§ **Excerpted text**:
Establishing the Frequency of the HLA Class II Pseudotumour 'at Risk' Genotype: A Pilot Epidemiologic Analysis.

PURPOSE

Immune-mediated adverse local tissue reactions (ALTRs) to implanted metallic devices are an increasingly recognised orthopaedic concern. Recent research has identified a critical HLA genotype associated with increased risk of ALTR development around in situ arthroplasty implants. Carriage imparts a > 700% increased relative-risk of high-grade peri-prosthetic lesion development, associated with pain and joint dysfunction and likely contributing to an increased burden of complex revision surgery. Despite being first reported in 2017, the 'at risk' genotype has only subsequently been described in selected metal-on-metal and revision arthroplasty cohorts and no population-level prevalence data has been reported. This novel epidemiologic pilot investigation aimed to explore allele-variant carriage frequencies of the previously-described 'at risk' HLA genotype in an undifferentiated orthopaedic population to inform larger screening investigations.

METHODS

One hundred consecutive patients were prospectively recruited. Targeted HLA class II genotyping was performed using a medium-resolution Luminex-based approach, and secondary screening was performed to identify the presence of four specific alleles previously-associated with immune-mediated reactions to implanted metal devices.

RESULTS

Our findings, in a non-differentiated orthopaedic cohort, suggest a carrier rate of the previously-defined 'at risk' allele of 38%, with 29% of those sampled carrying the defined 'at risk' genotype.

CONCLUSION

Our results show a higher-than-anticipated incidence of the 'at risk' gene and genotype. As genotype-associated ALTRs may contribute to patient dissatisfaction following primary joint replacements, the impact of this result may be greater than had previously been considered. While acknowledging the preliminary nature of these data, they may guide future screening applications of the genotyping analysis and will provide a foundation contribution-to-knowledge for future endeavours in diverse populations.

§ **Records from a collection**:

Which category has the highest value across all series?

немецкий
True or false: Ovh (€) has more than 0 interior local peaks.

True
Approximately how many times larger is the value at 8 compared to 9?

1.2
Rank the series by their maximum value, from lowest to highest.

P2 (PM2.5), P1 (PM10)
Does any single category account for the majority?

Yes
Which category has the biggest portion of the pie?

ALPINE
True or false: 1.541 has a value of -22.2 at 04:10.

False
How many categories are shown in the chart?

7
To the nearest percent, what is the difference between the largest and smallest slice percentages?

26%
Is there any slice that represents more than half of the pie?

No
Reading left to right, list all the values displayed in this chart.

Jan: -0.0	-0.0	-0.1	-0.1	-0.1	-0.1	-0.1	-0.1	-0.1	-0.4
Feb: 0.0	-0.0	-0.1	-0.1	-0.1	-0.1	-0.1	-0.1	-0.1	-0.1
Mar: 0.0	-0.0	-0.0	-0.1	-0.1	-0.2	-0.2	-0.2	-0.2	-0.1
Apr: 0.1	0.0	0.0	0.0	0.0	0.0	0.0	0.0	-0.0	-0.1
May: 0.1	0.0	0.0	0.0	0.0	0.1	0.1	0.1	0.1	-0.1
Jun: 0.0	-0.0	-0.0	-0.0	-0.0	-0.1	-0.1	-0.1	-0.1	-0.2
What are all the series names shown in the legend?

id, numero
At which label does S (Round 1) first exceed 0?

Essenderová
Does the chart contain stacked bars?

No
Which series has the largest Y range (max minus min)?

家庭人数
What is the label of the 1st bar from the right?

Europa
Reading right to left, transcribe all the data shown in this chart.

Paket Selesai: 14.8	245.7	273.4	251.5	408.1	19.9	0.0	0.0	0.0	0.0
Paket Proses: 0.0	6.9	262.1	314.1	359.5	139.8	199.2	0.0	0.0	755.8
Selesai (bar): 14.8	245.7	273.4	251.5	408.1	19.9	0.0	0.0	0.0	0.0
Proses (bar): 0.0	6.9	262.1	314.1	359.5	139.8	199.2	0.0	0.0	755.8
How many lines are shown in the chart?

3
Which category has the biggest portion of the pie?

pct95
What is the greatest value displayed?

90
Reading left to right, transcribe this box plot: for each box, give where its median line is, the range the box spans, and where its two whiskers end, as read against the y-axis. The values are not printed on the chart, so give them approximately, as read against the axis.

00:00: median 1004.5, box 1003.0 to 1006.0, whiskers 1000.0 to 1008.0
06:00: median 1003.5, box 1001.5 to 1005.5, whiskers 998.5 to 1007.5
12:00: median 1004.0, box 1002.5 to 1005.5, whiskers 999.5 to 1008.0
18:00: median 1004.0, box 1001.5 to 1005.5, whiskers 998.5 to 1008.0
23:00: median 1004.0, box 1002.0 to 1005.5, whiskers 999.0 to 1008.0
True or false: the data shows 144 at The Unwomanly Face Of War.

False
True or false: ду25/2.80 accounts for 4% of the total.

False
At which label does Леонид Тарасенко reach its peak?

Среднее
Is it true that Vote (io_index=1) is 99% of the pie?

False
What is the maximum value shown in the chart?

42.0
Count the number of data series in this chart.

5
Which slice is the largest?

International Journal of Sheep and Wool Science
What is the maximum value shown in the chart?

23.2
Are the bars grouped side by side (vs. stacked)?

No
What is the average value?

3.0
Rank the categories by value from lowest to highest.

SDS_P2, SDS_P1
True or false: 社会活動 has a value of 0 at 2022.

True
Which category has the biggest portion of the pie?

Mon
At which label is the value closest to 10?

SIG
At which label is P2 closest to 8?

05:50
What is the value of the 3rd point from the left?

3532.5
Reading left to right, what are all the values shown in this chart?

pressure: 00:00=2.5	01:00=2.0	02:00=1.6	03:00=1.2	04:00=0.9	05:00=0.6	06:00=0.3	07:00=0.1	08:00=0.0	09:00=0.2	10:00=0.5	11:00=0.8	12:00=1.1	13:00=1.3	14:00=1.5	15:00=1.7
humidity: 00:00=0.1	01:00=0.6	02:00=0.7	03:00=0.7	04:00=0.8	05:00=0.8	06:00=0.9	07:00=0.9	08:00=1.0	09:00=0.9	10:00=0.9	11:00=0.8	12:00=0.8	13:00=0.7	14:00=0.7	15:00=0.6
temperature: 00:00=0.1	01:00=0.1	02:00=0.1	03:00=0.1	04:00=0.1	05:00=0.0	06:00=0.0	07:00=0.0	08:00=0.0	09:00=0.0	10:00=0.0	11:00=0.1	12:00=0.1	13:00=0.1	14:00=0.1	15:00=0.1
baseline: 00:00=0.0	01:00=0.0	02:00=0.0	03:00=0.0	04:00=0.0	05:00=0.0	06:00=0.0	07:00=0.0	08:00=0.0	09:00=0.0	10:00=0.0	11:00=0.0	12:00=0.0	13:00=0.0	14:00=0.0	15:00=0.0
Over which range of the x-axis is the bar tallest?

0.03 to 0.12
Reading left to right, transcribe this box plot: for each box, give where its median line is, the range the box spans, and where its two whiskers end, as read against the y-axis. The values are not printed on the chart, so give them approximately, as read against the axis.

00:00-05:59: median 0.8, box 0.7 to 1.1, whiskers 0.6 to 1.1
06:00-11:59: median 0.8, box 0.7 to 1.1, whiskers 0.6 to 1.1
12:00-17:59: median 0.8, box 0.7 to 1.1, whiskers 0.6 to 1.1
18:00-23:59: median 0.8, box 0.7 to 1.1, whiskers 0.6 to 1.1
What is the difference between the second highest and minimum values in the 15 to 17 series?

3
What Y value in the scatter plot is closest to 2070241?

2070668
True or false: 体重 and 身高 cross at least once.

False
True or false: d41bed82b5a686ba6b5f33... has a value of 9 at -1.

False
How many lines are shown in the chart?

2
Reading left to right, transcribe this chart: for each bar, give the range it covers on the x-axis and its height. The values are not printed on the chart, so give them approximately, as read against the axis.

§ **Task A**:
According to the abstract, how many patients were recruited for the study?
§ **Task B**:
Say whether each statement agrees with the abstract, answering yes or no and quoting the words that decide it: (i) The 'at risk' genotype was first reported in 2017. (ii) Population-level prevalence data for the genotype had already been reported before this study. (iii) The study found that 38% of those sampled carried the 'at risk' genotype.
§ **Task C**:
List every section heading in the abstract.

§ **Problem solution A**:
One hundred consecutive patients were prospectively recruited.

§ **Problem solution B**:
(i) Yes: "Despite being first reported in 2017"
(ii) No: "no population-level prevalence data has been reported"
(iii) No: "with 29% of those sampled carrying the defined 'at risk' genotype"

§ **Problem solution C**:
PURPOSE, METHODS, RESULTS, CONCLUSION